When writing the sweetly profane country ballad "Go the Distance," Smith says he had to make a conscious effort to avoid the darkness. "You can take songs in any direction you want to, and I started to go down that road," he says. "I was thinking, why don't I just keep it positive?"

But Smith at his most sunny still doesn't make a "feel-good" record. "This [album] seems less serious, but more serious?" Smith says with a question mark in his voice. It is a difficult record to define concisely. There's enough humor to go with the pain and enough light to go with the dark, that it can be a lot of things at once. There's a spiritual clash as well, hinted at in the cover image of Smith standing chest-deep in water. He embodies characters who seek a baptismal redemption but aren't fully immersed just yet.

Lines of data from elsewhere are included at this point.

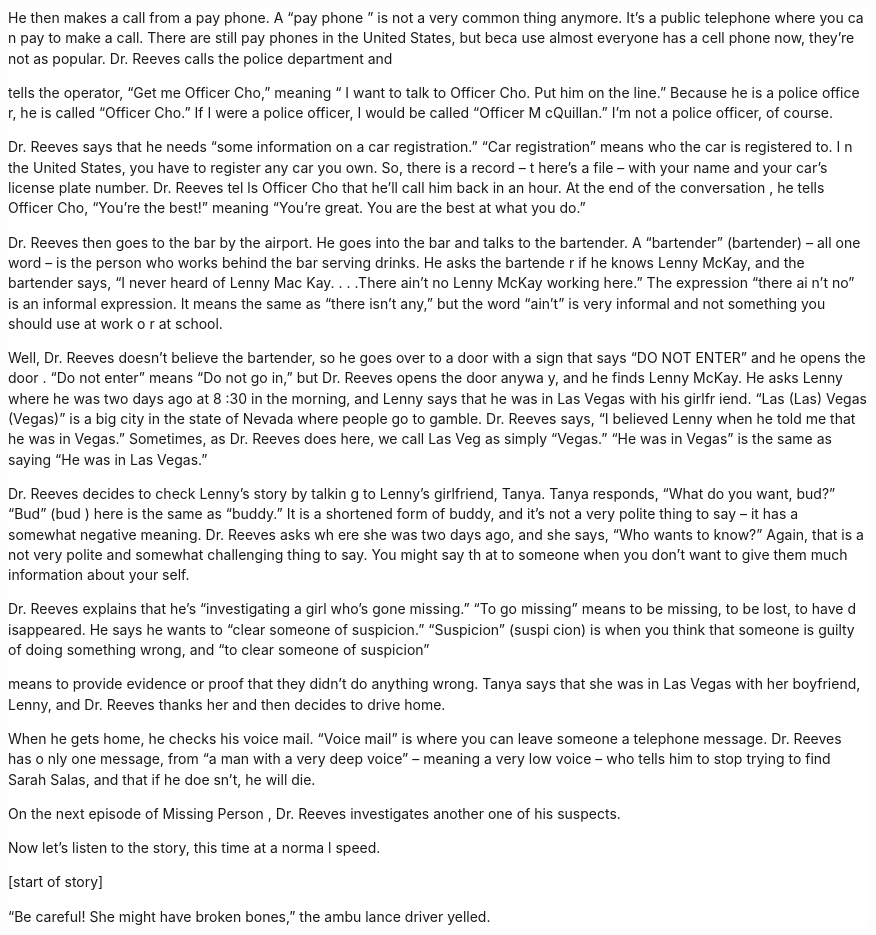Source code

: He then makes a call from a pay phone. A “pay phone ” is not a very common thing anymore. It’s a public telephone where you ca n pay to make a call. There are still pay phones in the United States, but beca use almost everyone has a cell phone now, they’re not as popular. Dr. Reeves calls  the police department and

tells the operator, “Get me Officer Cho,” meaning “ I want to talk to Officer Cho. Put him on the line.” Because he is a police office r, he is called “Officer Cho.” If I were a police officer, I would be called “Officer M cQuillan.” I’m not a police officer, of course.

Dr. Reeves says that he needs “some information on a car registration.” “Car registration” means who the car is registered to. I n the United States, you have to register any car you own. So, there is a record – t here’s a file – with your name and your car’s license plate number. Dr. Reeves tel ls Officer Cho that he’ll call him back in an hour. At the end of the conversation , he tells Officer Cho, “You’re the best!” meaning “You’re great. You are the best at what you do.”

Dr. Reeves then goes to the bar by the airport. He goes into the bar and talks to the bartender. A “bartender” (bartender) – all one word – is the person who works behind the bar serving drinks. He asks the bartende r if he knows Lenny McKay, and the bartender says, “I never heard of Lenny Mac Kay. . . .There ain’t no Lenny McKay working here.” The expression “there ai n’t no” is an informal expression. It means the same as “there isn’t any,”  but the word “ain’t” is very informal and not something you should use at work o r at school.

Well, Dr. Reeves doesn’t believe the bartender, so he goes over to a door with a sign that says “DO NOT ENTER” and he opens the door . “Do not enter” means “Do not go in,” but Dr. Reeves opens the door anywa y, and he finds Lenny McKay. He asks Lenny where he was two days ago at 8 :30 in the morning, and Lenny says that he was in Las Vegas with his girlfr iend. “Las (Las) Vegas (Vegas)” is a big city in the state of Nevada where  people go to gamble. Dr. Reeves says, “I believed Lenny when he told me that  he was in Vegas.” Sometimes, as Dr. Reeves does here, we call Las Veg as simply “Vegas.” “He was in Vegas” is the same as saying “He was in Las Vegas.”

Dr. Reeves decides to check Lenny’s story by talkin g to Lenny’s girlfriend, Tanya. Tanya responds, “What do you want, bud?” “Bud” (bud ) here is the same as “buddy.” It is a shortened form of buddy, and it’s not a very polite thing to say – it has a somewhat negative meaning. Dr. Reeves asks wh ere she was two days ago, and she says, “Who wants to know?” Again, that  is a not very polite and somewhat challenging thing to say. You might say th at to someone when you don’t want to give them much information about your self.

Dr. Reeves explains that he’s “investigating a girl  who’s gone missing.” “To go missing” means to be missing, to be lost, to have d isappeared. He says he wants to “clear someone of suspicion.” “Suspicion” (suspi cion) is when you think that someone is guilty of doing something wrong, and “to  clear someone of suspicion”

means to provide evidence or proof that they didn’t  do anything wrong. Tanya says that she was in Las Vegas with her boyfriend, Lenny, and Dr. Reeves thanks her and then decides to drive home.

When he gets home, he checks his voice mail. “Voice  mail” is where you can leave someone a telephone message. Dr. Reeves has o nly one message, from “a man with a very deep voice” – meaning a very low  voice – who tells him to stop trying to find Sarah Salas, and that if he doe sn’t, he will die.

On the next episode of Missing Person , Dr. Reeves investigates another one of his suspects.

Now let’s listen to the story, this time at a norma l speed.

[start of story]

“Be careful! She might have broken bones,” the ambu lance driver yelled.
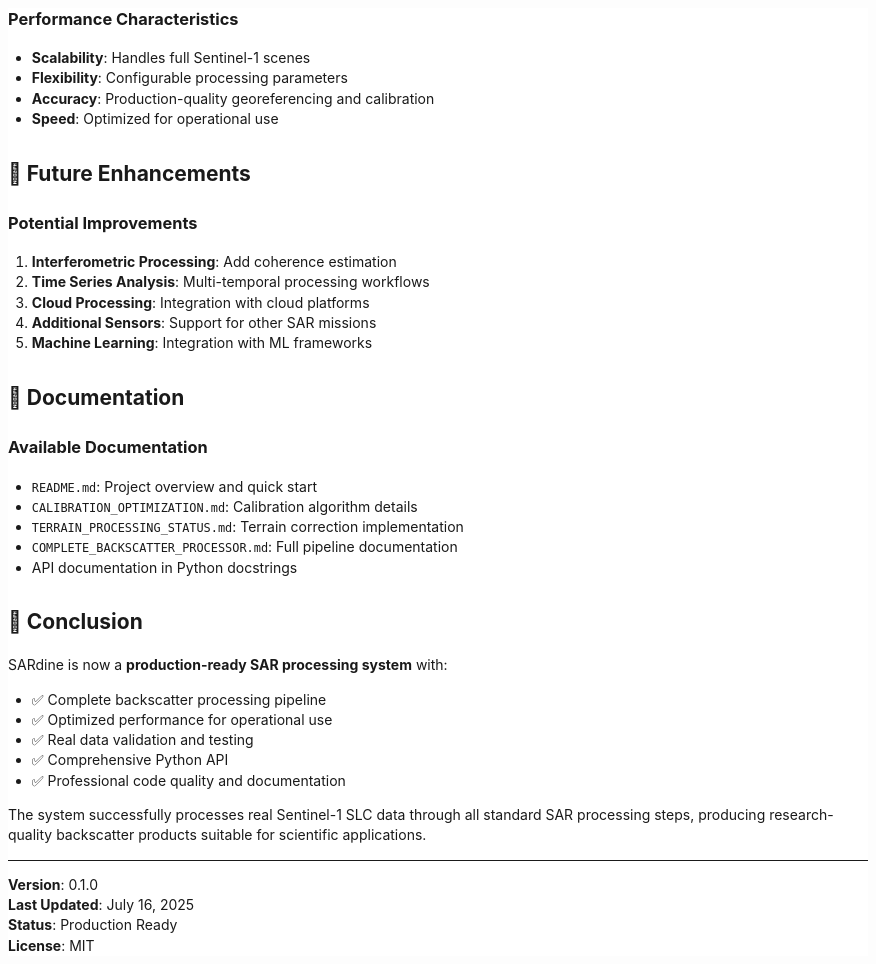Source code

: ### Performance Characteristics
- **Scalability**: Handles full Sentinel-1 scenes
- **Flexibility**: Configurable processing parameters
- **Accuracy**: Production-quality georeferencing and calibration
- **Speed**: Optimized for operational use

## 🚀 Future Enhancements

### Potential Improvements
1. **Interferometric Processing**: Add coherence estimation
2. **Time Series Analysis**: Multi-temporal processing workflows
3. **Cloud Processing**: Integration with cloud platforms
4. **Additional Sensors**: Support for other SAR missions
5. **Machine Learning**: Integration with ML frameworks

## 📄 Documentation

### Available Documentation
- `README.md`: Project overview and quick start
- `CALIBRATION_OPTIMIZATION.md`: Calibration algorithm details
- `TERRAIN_PROCESSING_STATUS.md`: Terrain correction implementation
- `COMPLETE_BACKSCATTER_PROCESSOR.md`: Full pipeline documentation
- API documentation in Python docstrings

## 🏁 Conclusion

SARdine is now a **production-ready SAR processing system** with:
- ✅ Complete backscatter processing pipeline
- ✅ Optimized performance for operational use
- ✅ Real data validation and testing
- ✅ Comprehensive Python API
- ✅ Professional code quality and documentation

The system successfully processes real Sentinel-1 SLC data through all standard SAR processing steps, producing research-quality backscatter products suitable for scientific applications.

---

**Version**: 0.1.0  
**Last Updated**: July 16, 2025  
**Status**: Production Ready  
**License**: MIT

"I like to play with the idea of God, of good and evil, the devil, and what motivates people to do bad things or ... to do good things," Smith says.

The line between heaven and hell is thin in The White Buffalo's narratives. "Last Call to Heaven," finds lost souls in the perdition of a dive bar. But messy and imperfect people can also be a source of salvation. In the song "Where Is Your Savior," Smith sings: "She ain't in the heavens/ She ain't making you proud/ She wipes away your tears just like she always do/ You might not understand it, but it's all for you."

"Maybe you don't need to be looking to the heavens for salvation," Smith says. "It's the people that actually affect your life on Earth that can actually guide you and help you, and there's salvation in that."

Love has its own complications as well. The song "I Got You," a duet with singer Audra Mae, explores how love holds a couple captive despite—or maybe because of—dysfunction. Smith sings: "Every single thought inside my head/ Telling me that this old heart is dead/ But I ain't got no brains in my heart/ I got you."

After a decade of recording, Smith has honed his ability to find the harmony in competing but complementary influences—not only in his lyrics, but in the music itself. Smith grew up in Huntington Beach, Calif., listening exclusively to the country music his parents loved. As a teenager, he dove headfirst into the punk rock of The Descendents and Bad Religion. It wasn't until he was 19 that he picked up his first guitar. After that, he found that writing his own songs came easily. "They kind of just spilled out of me," Smith says. "I never was really a writer or anything. I just started writing."

Since then, Smith has carved out a niche for himself that isn't purely country and isn't purely DIY punk, but is, nonetheless, pure. "I really try to keep things as honest or as raw as possible," Smith says. "The idea that you're going to affect somebody else's mind, or affect how they feel, is the most important thing."